Sheikh, a British national of Pakistani origin, was sentenced to death for the killing in 2002, but a Pakistani court overturned his conviction in April 2020.

In December 2020, the Sind High Court ordered the release of Sheikh and his three alleged co-conspirators.

The court ruled that “the detention orders for the prime accused, Ahmed Omar Saeed Sheikh, and three co-conspirators, Fahad Nasim, Sheikh Adil and Salman Saqib, are null and void.”

Responding to the provincial court’s decision, Jeffrey A. Rosen, acting US attorney general, said in a statement on December 30, 2020, that “the United States stands ready to take custody” of Sheikh.

“The US will put Sheikh on trial if an appeal to reinstate his murder conviction in a top Pakistani provincial court fails,” Rosen said.

The Sindh government appealed the provincial court’s decision to the Supreme Court, which on Thursday rejected it.

Pauline Adès-Mével, the Paris-based editor-in-chief of the freedom of information advocacy group Reporters without Borders, told The Media Line, “Pakistan’s Supreme Court acquitted the man accused of US journalist Daniel Pearl’s decapitation. Reporters Without border denounces such a shocking decision, which is nothing but a confirmation of the absolute level of impunity for crimes against journalists in Pakistan.”

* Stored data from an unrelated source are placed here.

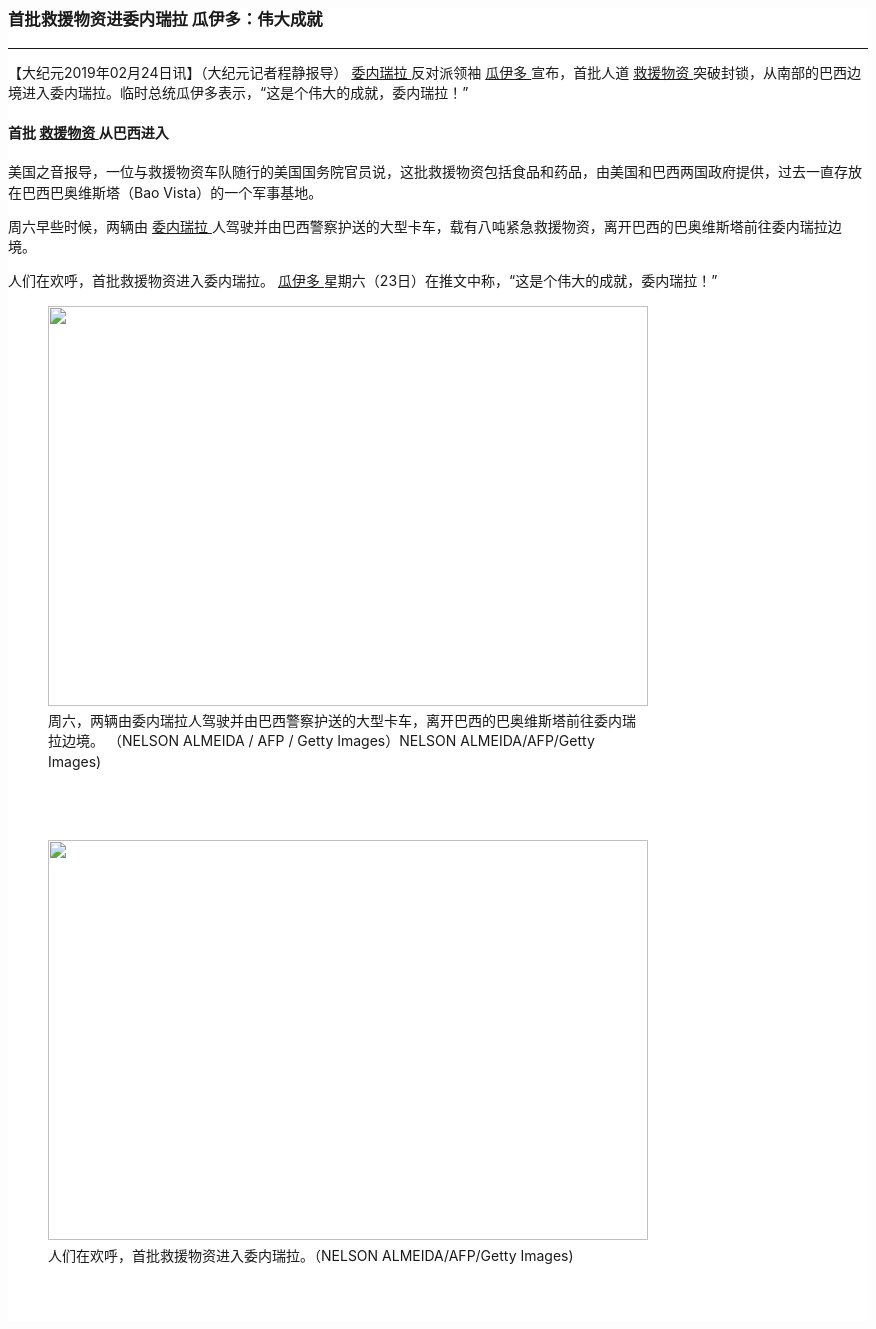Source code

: ### 首批救援物资进委内瑞拉 瓜伊多：伟大成就
------------------------

<p>
 【大纪元2019年02月24日讯】（大纪元记者程静报导）
 <a href="http://www.epochtimes.com/gb/tag/%E5%A7%94%E5%86%85%E7%91%9E%E6%8B%89.html">
  委内瑞拉
 </a>
 反对派领袖
 <a href="http://www.epochtimes.com/gb/tag/%E7%93%9C%E4%BC%8A%E5%A4%9A.html">
  瓜伊多
 </a>
 宣布，首批人道
 <a href="http://www.epochtimes.com/gb/tag/%E6%95%91%E6%8F%B4%E7%89%A9%E8%B5%84.html">
  救援物资
 </a>
 突破封锁，从南部的巴西边境进入委内瑞拉。临时总统瓜伊多表示，“这是个伟大的成就，委内瑞拉！”
</p>
<h4>
 首批
 <a href="http://www.epochtimes.com/gb/tag/%E6%95%91%E6%8F%B4%E7%89%A9%E8%B5%84.html">
  救援物资
 </a>
 从巴西进入
</h4>
<p>
 美国之音报导，一位与救援物资车队随行的美国国务院官员说，这批救援物资包括食品和药品，由美国和巴西两国政府提供，过去一直存放在巴西巴奥维斯塔（Bao Vista）的一个军事基地。
</p>
<p>
 周六早些时候，两辆由
 <a href="http://www.epochtimes.com/gb/tag/%E5%A7%94%E5%86%85%E7%91%9E%E6%8B%89.html">
  委内瑞拉
 </a>
 人驾驶并由巴西警察护送的大型卡车，载有八吨紧急救援物资，离开巴西的巴奥维斯塔前往委内瑞拉边境。
</p>
<p>
 人们在欢呼，首批救援物资进入委内瑞拉。
 <a href="http://www.epochtimes.com/gb/tag/%E7%93%9C%E4%BC%8A%E5%A4%9A.html">
  瓜伊多
 </a>
 星期六（23日）在推文中称，“这是个伟大的成就，委内瑞拉！”
</p>
<div class="content-floated-wrap fb-quotable" id="article-content">
 <div class="wsw">
  <figure class="wp-caption aligncenter" id="attachment_11067134" style="width: 600px">
   <a href="http://i.epochtimes.com/assets/uploads/2019/02/GettyImages-1126823196.jpg">
    <img alt="" class="size-large wp-image-11067134" height="400" src="http://i.epochtimes.com/assets/uploads/2019/02/GettyImages-1126823196-600x400.jpg" width="600"/>
   </a>
   <br/><figcaption class="wp-caption-text">
    周六，两辆由委内瑞拉人驾驶并由巴西警察护送的大型卡车，离开巴西的巴奥维斯塔前往委内瑞拉边境。 （NELSON ALMEIDA / AFP / Getty Images）NELSON ALMEIDA/AFP/Getty Images)
   </figcaption><br/>
  </figure><br/>
  <figure class="wp-caption aligncenter" id="attachment_11067152" style="width: 600px">
   <a href="http://i.epochtimes.com/assets/uploads/2019/02/GettyImages-1126823201.jpg">
    <img alt="" class="wp-image-11067152 size-large" height="400" src="http://i.epochtimes.com/assets/uploads/2019/02/GettyImages-1126823201-600x400.jpg" width="600"/>
   </a>
   <br/><figcaption class="wp-caption-text">
    人们在欢呼，首批救援物资进入委内瑞拉。（NELSON ALMEIDA/AFP/Getty Images)
   </figcaption><br/>
  </figure><br/>
  <figure class="wp-caption aligncenter" id="attachment_11067217" style="width: 600px">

Daniel Bastard, the head of Reporters without Borders’s Asia-Pacific Desk, told The Media Line, “Nineteen years after Daniel Pearl was abducted and beheaded, the impunity in this case is total.

“This acquittal will remain as a symbol of the absolute impunity surrounding crimes of violence against journalists in this country,” he said.

Iqbal Khattak, executive director of the Islamabad-based Freedom Network, Pakistan’s first media watchdog organization, told The Media Line: “We are disappointed to see justice is not done in the murder of Daniel Pearl. Someone must have orchestrated his murder.

“Why is no one being brought to justice when we all know that someone killed Daniel Pearl in Pakistan?” Khattak asked. “Pakistan has failed to do justice in the case of Daniel Pearl’s murder.”

Adnan Rehmat, a leading Islamabad-based journalists’ rights activist, told The Media Line, “It is astounding that Omar Sheikh, who had admitted to the kidnapping of Daniel Pearl and thus made possible his eventual gruesome beheading, could be ordered released.

“Sheikh has an established history of terrorism-related activities. He was serving a jail term in Srinagar [in Indian Kashmir] for terrorism when his name was among the list of persons released in exchange for the passengers of an Air India plane hijacked to Kandahar [in Afghanistan in 1999] while en route from Kathmandu [in Nepal to Delhi],” he noted.

“Sheikh deserved no leniency on account of his track record and would be a danger to society anywhere,” Rehmat said, adding that “justice should not only be done but seen to be done, and on this score, Pearl and his family have received no justice.”

No official response was forthcoming from the US or Pakistan by press time.